7

A friend got an MSI GTX 950 2GD5T graphics card for xmas.

I said "yeah, graphics cards are super fast now, that thing probably processes 2 billion triangles per second". Then I tried to look it up to check if that was even in the right ballpark, but I was unable to find a "triangles per second" stat for that card, and actually for many cards.

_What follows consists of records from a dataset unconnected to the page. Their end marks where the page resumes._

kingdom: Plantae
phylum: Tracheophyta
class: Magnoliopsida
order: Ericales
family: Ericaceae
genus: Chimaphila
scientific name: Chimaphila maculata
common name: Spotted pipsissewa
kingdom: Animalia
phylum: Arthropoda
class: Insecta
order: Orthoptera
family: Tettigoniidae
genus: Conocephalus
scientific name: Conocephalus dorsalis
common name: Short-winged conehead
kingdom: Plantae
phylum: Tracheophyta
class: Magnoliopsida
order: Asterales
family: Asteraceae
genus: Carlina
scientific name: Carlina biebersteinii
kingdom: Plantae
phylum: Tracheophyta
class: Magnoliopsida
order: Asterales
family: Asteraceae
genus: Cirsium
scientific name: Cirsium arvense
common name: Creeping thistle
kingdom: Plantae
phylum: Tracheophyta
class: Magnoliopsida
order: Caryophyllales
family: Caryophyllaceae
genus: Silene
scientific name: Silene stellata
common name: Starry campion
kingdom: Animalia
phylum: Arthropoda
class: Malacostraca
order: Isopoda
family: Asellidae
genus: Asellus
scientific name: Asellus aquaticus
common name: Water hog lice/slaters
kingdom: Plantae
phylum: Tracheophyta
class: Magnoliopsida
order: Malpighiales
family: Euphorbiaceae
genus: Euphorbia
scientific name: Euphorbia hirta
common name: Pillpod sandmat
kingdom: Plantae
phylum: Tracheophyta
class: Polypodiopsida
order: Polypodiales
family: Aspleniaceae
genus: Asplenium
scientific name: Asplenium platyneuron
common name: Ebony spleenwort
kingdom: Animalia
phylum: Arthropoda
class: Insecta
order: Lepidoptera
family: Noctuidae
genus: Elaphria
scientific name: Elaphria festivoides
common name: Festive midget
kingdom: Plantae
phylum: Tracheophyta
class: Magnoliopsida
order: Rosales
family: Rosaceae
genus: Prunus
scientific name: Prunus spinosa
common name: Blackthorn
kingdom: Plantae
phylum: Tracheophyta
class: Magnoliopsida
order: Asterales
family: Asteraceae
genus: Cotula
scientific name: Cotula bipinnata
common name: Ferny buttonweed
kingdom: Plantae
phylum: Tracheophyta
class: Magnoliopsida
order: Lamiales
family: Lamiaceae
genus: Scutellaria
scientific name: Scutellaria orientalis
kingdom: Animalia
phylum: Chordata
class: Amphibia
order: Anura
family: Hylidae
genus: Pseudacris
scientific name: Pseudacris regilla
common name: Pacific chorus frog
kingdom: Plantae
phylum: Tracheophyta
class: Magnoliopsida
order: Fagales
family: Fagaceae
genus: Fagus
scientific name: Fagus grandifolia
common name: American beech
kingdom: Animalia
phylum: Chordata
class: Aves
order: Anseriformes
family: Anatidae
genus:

Is "triangles per second" even a meaningful stat? If so, what is the approximate number for this card? (given otherwise average conditions)

M Katz
  • 173
  • 4
  • 1
    'Processes' is very vague. Is that vertex shader ops? Raterizer? Shading? All of the above? None of these are meaningful, because they have a massive scene dependence. FLOPS is kind of better, but still not great because it doesnt take into account register pressure, memory latency, etc. – RichieSams Dec 28 '15 at 16:52
  • I understand that there are all of these factors. Nonetheless, I'd be interested to know about how many triangles per second can be drawn assuming modest/reasonable/typical choices for the various factors (simple/default vertex and pixel shaders, simple lighting, big model being textured by some reasonable texture sheets). – M Katz Dec 29 '15 at 18:32

2 Answers2

3

Yes, it's a meaningful stat: GPUs have dedicated triangle setup HW and the rate is measured in triangles/GPU clock. According to white papers available on NV's website, the 680 (Kepler) could issue one triangle per SM every other clock - with 8 SMs, this yielded 4 triangles/clock. The Maxwell white paper doesn't indicate a change in this rate per SM - the 980 has 16 SMs so, if there is really is no rate change per SM, it can produce 8 triangles/clock. While the 980 has 2048 CUDA cores, the 950 has 768, implying 6 SMs and 3 triangles/clock. The chip runs around 1 Ghz, so the 950 is probably limited to 3 billion triangles per second.

  • 2
    Modern cards differ from previous generation cards as they nolonger have a fixed pipeline for triangles and thus its harder to say what the rate is as it waries with conditions outside the card. – joojaa Jan 20 '16 at 06:22
  • I was worried that might be the case for NV. AMD did have a fixed triangle setup engine in Hawaii, but I wouldn't be surprised if it went away in the next architecture revision. –  Jan 20 '16 at 06:39
  • Again it seems to me that you can make certain default assumptions that take a lot of the uncertainly out of what's "outside the card" for the purpose of comparing card speeds (simple/default vertex and pixel shaders, simple lighting, big model being textured by some reasonable texture sheets). But I'll take this fixed-pipeline estimate of 2 billion per second as being similar to what you'd get with those assumptions. Thanks. – M Katz Jan 21 '16 at 01:26
  • I'm going to study up on NV's white papers - I need to catch up on their architecture (I worked for AMD a few years back). Ideally, there would be be synthetic benchmarks which would help everybody understand where the bottlenecks are, but there was a long history of cheating on them... –  Jan 21 '16 at 03:31
  • If it's an operation that always (or nearly always) needs to be done (and triangle set up is one such thing) then there can be large power/area/efficiency reasons for using dedicated hardware. – Simon F Jan 21 '16 at 10:31
1

In my tests a GTX 1050 can do ~1B triangles with glDrawElementsInstanced(GL_TRIANGLES, .... That's roughly 2/3 of chip clock. Arguably GL_TRIANGLE_STRIP can give you an x3 speed boost, but e.g. idtech4 only supports GL_TRIANGLES.